Of all the rumours, Anne was willing to give credence only to the last. Some judicious shaking of the grapevine had revealed that Hunter had been a widower for over five years, his wife having died while they were living in Australia, and yet his extreme reticence about his marriage seemed indicative of some deep, unresolved feelings. As he was hot-tempered, demanding, impatient and articulate, it had to be a very powerful emotion that was capable of inhibiting his natural expressiveness. If he still felt loyalty to the memory of his wife, that would explain his violent denial of any attraction towards Anne. He had certainly been avoiding any chance of a recurrence, by being singularly elusive.
Unfortunately, it seemed that every time Anne had seen Hunter since that night, she had been welcoming or farewelling a different male, and of course he hadn’t given her the chance to explain the entirely innocent circumstances. No, he had merely given her one of those hooded stares, oozing with suspicion, which seemed to have become his speciality…
On Rachel’s advice, Anne had put up a card on the university library bulletin-board advertising the massage skills that she had acquired while nursing her mother and, somewhat to her surprise, had found herself with a small but regular trickle of clients in the shape of brawny student sportsmen who couldn’t afford professional physiotherapy treatment for their minor injuries but who, if they couldn’t come up with the very modest fee she charged, were willing to swap services which to Anne were even more valuable than money.
Thus she had quickly acquired two terrific male baby-sitters—a catering student who cooked her gourmet meals and a rugby player who chauffeured her to the shops and back. Then there was the trainee soundtechnician who had made her the typing sound-effects tape, no questions asked!
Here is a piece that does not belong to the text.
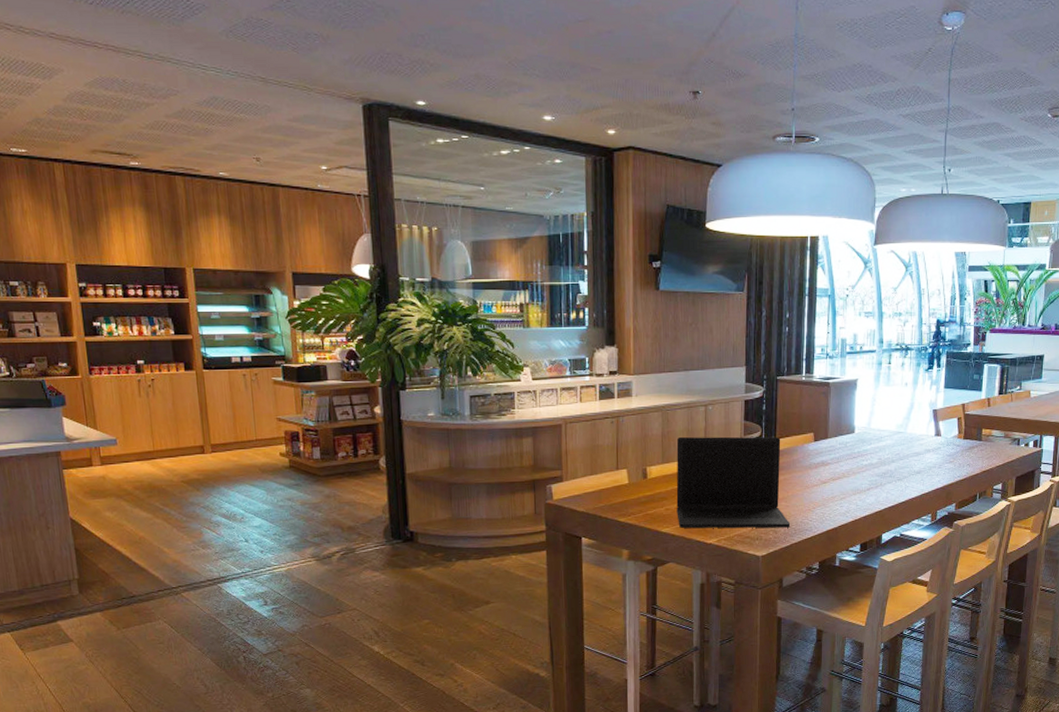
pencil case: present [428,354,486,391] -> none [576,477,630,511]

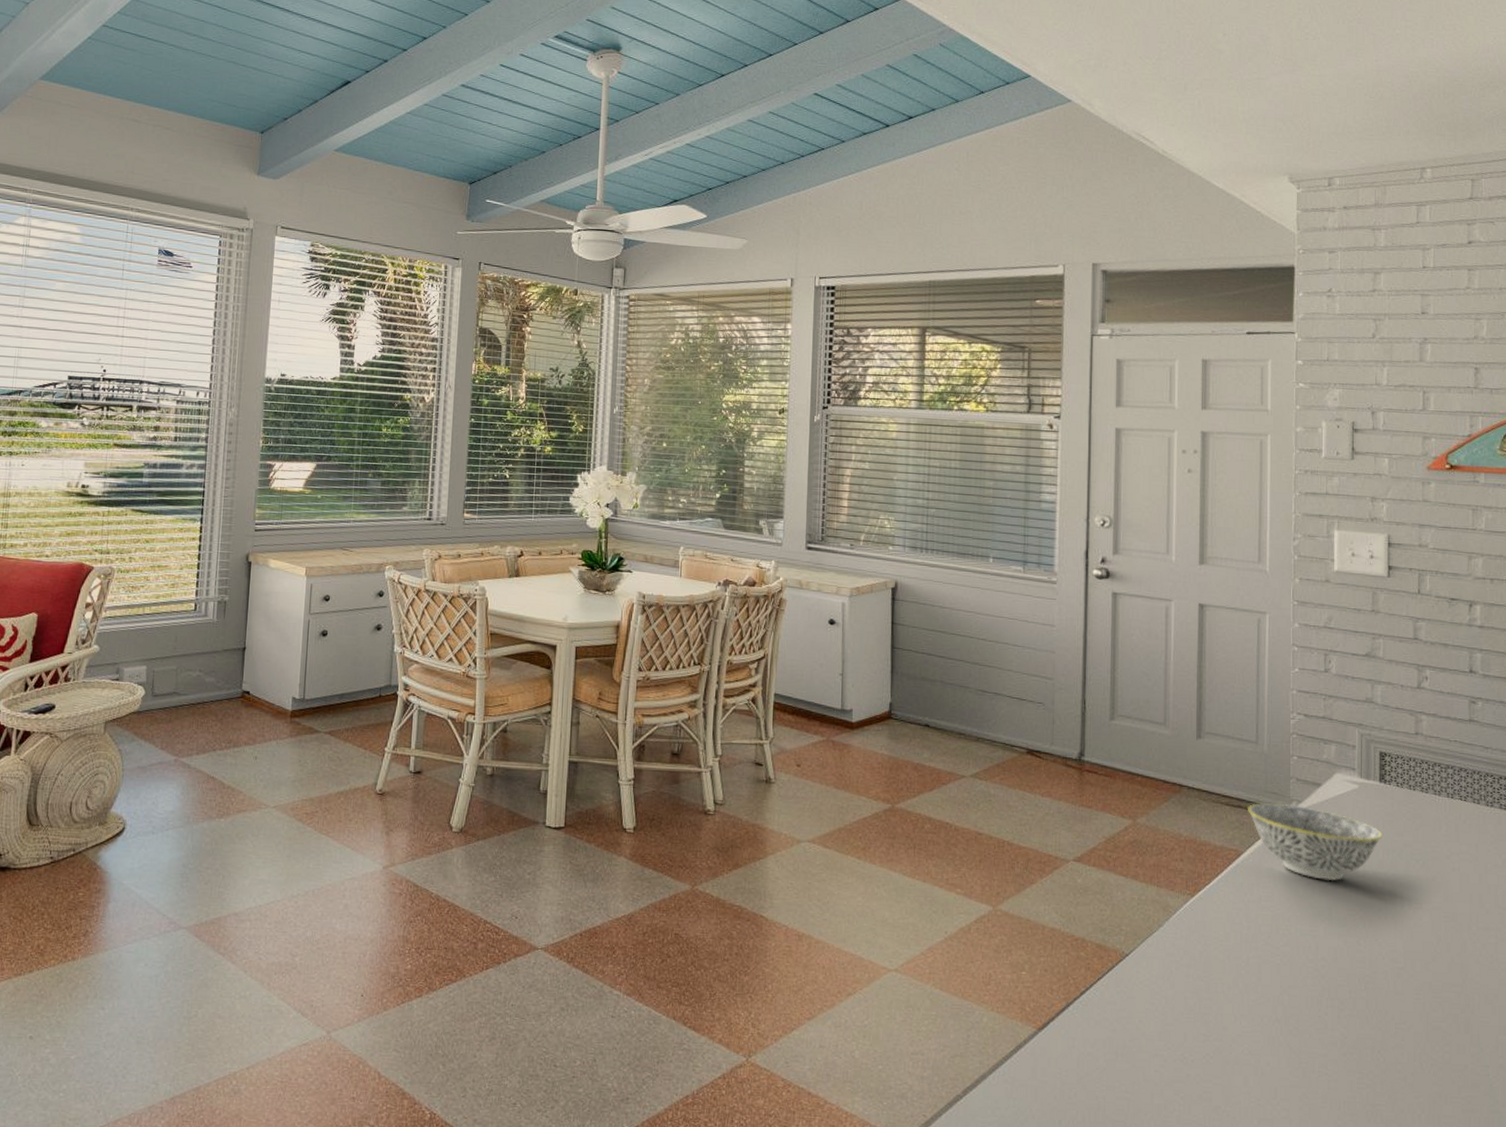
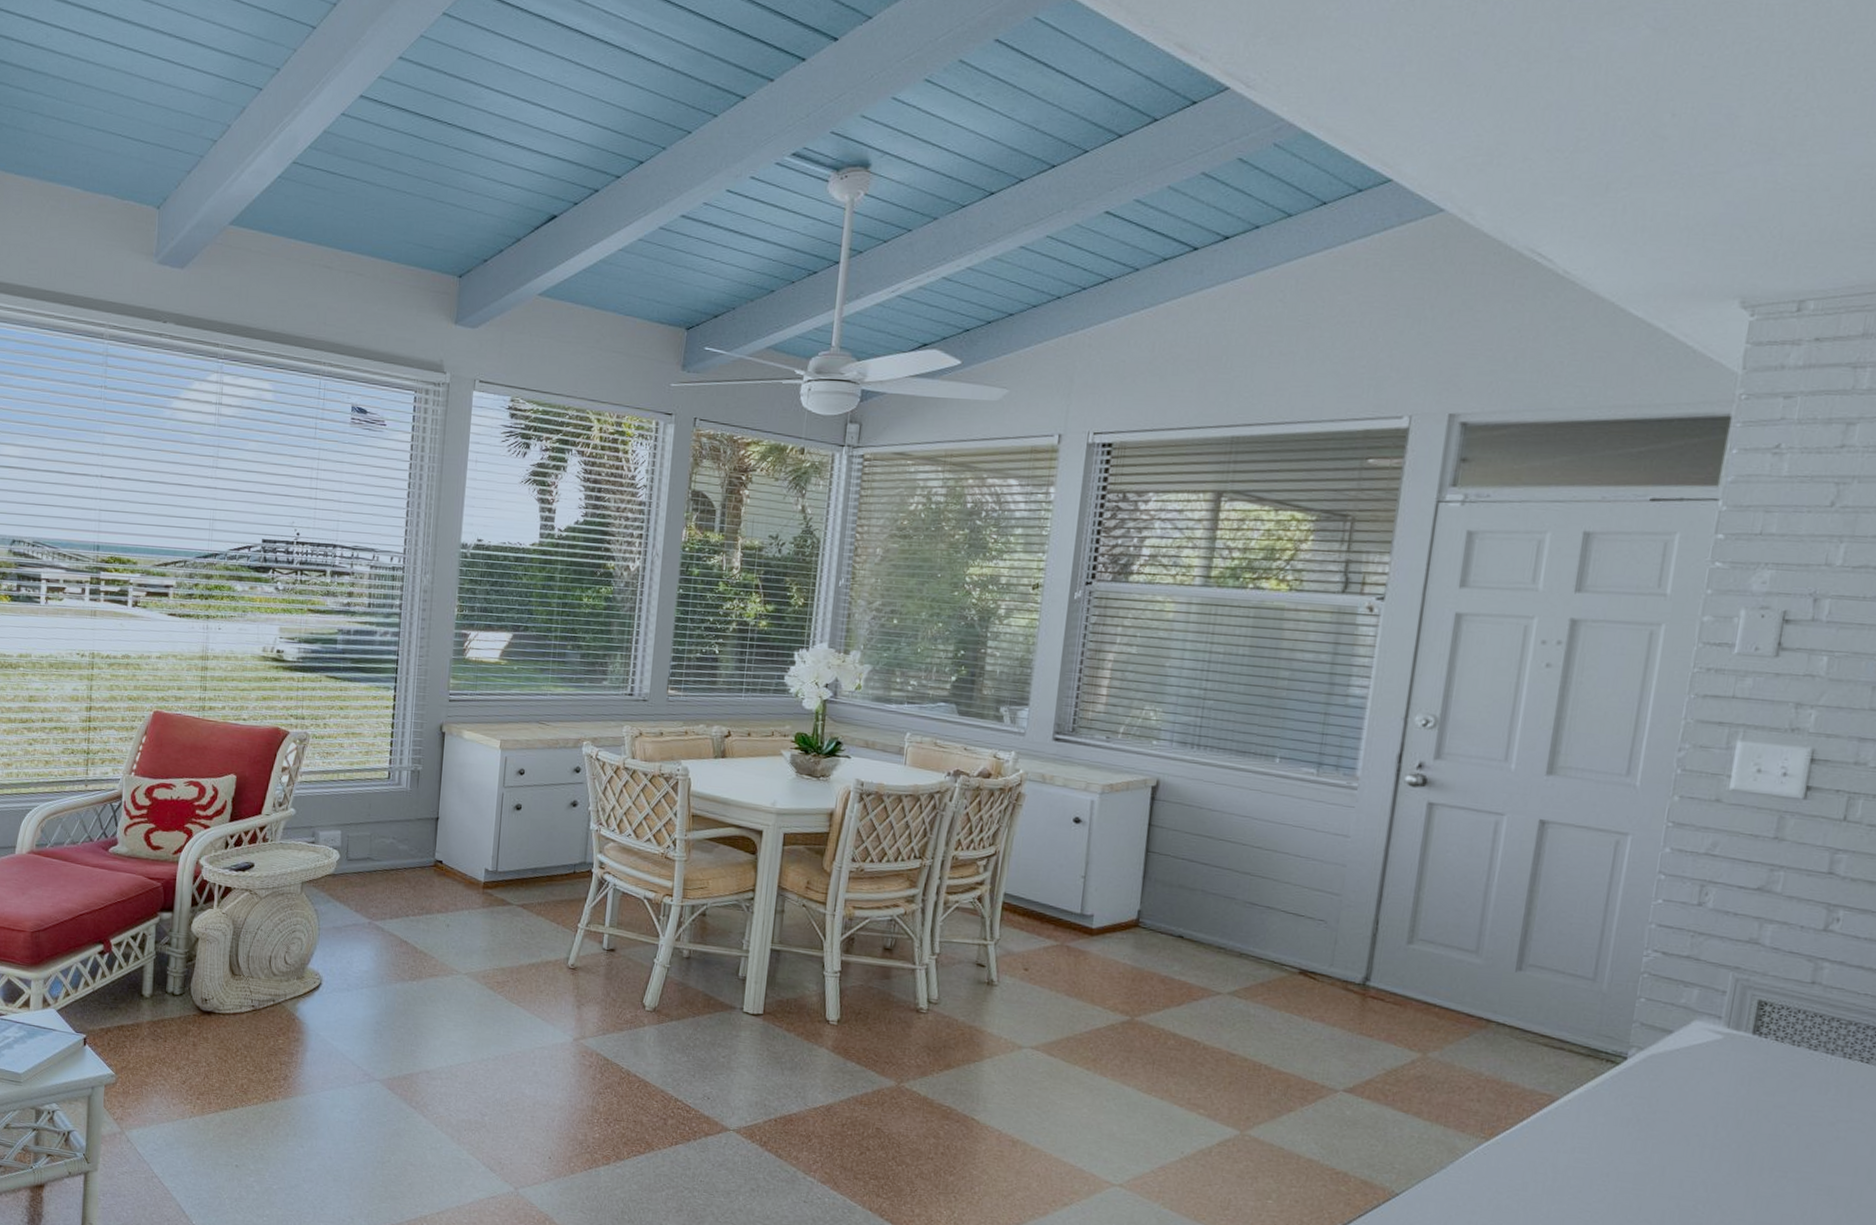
bowl: present [1247,803,1382,882] -> none [1570,1046,1747,1139]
Twisting sideways to flip impatiently through her Russian-English dictionary, Anne caught sight of her exercise mat rolled up in the corner of the room and was instantly revisited by last night’s infuriating débâcle.
All Hunter’s worst suspicions about the parade of impressive physical specimens to her door must have been confirmed the previous evening, when he had brought her some mail which had been left in his letterbox by mistake.